**** Text passage

4. Use Structured Sections¶

logger.info("=" * 50)
logger.info("🚀 ANALYSIS STARTED")
logger.info("=" * 50)
# ... processing ...
logger.info("✅ ANALYSIS COMPLETED")

5. Clean Up Logs Between Runs¶

Log files are overwritten on each run (mode='w'), so previous runs are automatically cleaned up.

Integration with Existing Code¶

The logging system integrates with all existing clifpy modules:

Module	Logger Name	Purpose
`ClifOrchestrator`	`clifpy.ClifOrchestrator`	High-level workflow orchestration
`tables.*`	`clifpy.tables.{table_name}`	Table loading and validation
`utils.wide_dataset`	`clifpy.utils.wide_dataset`	Wide dataset creation
`utils.sofa`	`clifpy.utils.sofa`	SOFA score calculation
`utils.io`	`clifpy.utils.io`	File I/O operations
`utils.config`	`clifpy.utils.config`	Configuration loading

All modules use the same centralized configuration and write to the same log files.

Troubleshooting¶

Logs Not Appearing¶

Issue: No log files created

Solution: Ensure output_directory is writable:

import os
output_dir = "./output/logs"

********

_Required work_
Continue the clifpy logging text from the point where it stops.

**** Material shown

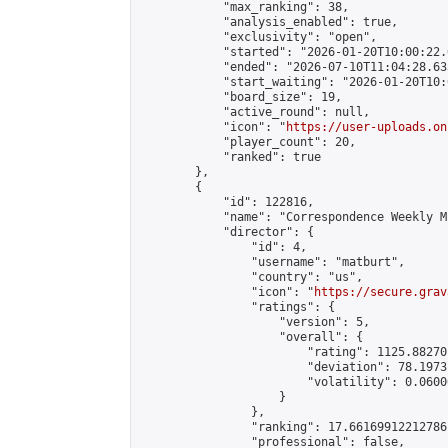
            "max_ranking": 38,

            "analysis_enabled": true,

            "exclusivity": "open",

            "started": "2026-01-20T10:00:22.
            "ended": "2026-07-10T11:04:28.633
            "start_waiting": "2026-01-20T10:
            "board_size": 19,

            "active_round": null,

            "icon": "
https://user-uploads.on
            "player_count": 20,

            "ranked": true

        },

        {

            "id": 122816,

            "name": "Correspondence Weekly M
            "director": {

                "id": 4,

                "username": "matburt",

                "country": "us",

                "icon": "
https://secure.grav
                "ratings": {

                    "version": 5,

                    "overall": {

                        "rating": 1125.88270
                        "deviation": 78.1973
                        "volatility": 0.0600
                    }

                },

                "ranking": 17.66169912212786,
                "professional": false,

********

_Response area_
os.makedirs(output_dir, exist_ok=True)

Console Output Missing¶

Issue: Not seeing messages in terminal

Solution: Ensure console_output=True:

setup_logging(output_directory="./output", console_output=True)

Too Verbose / Too Quiet¶

Issue: Too many/few messages

Solution: Adjust the log level:

import logging

# More verbose
setup_logging(level=logging.DEBUG)

# Less verbose
setup_logging(level=logging.WARNING)

Duplicate Log Messages¶

Issue: Same message appears multiple times

Solution: Avoid calling setup_logging() multiple times in custom code. The system is designed to be idempotent, but it's best to call it once at the start of your script.

Examples¶

Example 1: Basic Analysis Script¶

from clifpy import ClifOrchestrator, setup_logging, get_logger

# Initialize logging
setup_logging(output_directory="./my_analysis/output")

# Get a custom logger for your script
logger = get_logger('my_analysis')

logger.info("Starting sepsis analysis")

# Create orchestrator (inherits logging configuration)
clif = ClifOrchestrator(
    data_directory="./data",
    filetype="parquet",
    timezone="US/Central",
    output_directory="./my_analysis/output"
)

# All operations are logged automatically
logger.info("Loading clinical tables")
clif.load_table("labs")
clif.load_table("vitals")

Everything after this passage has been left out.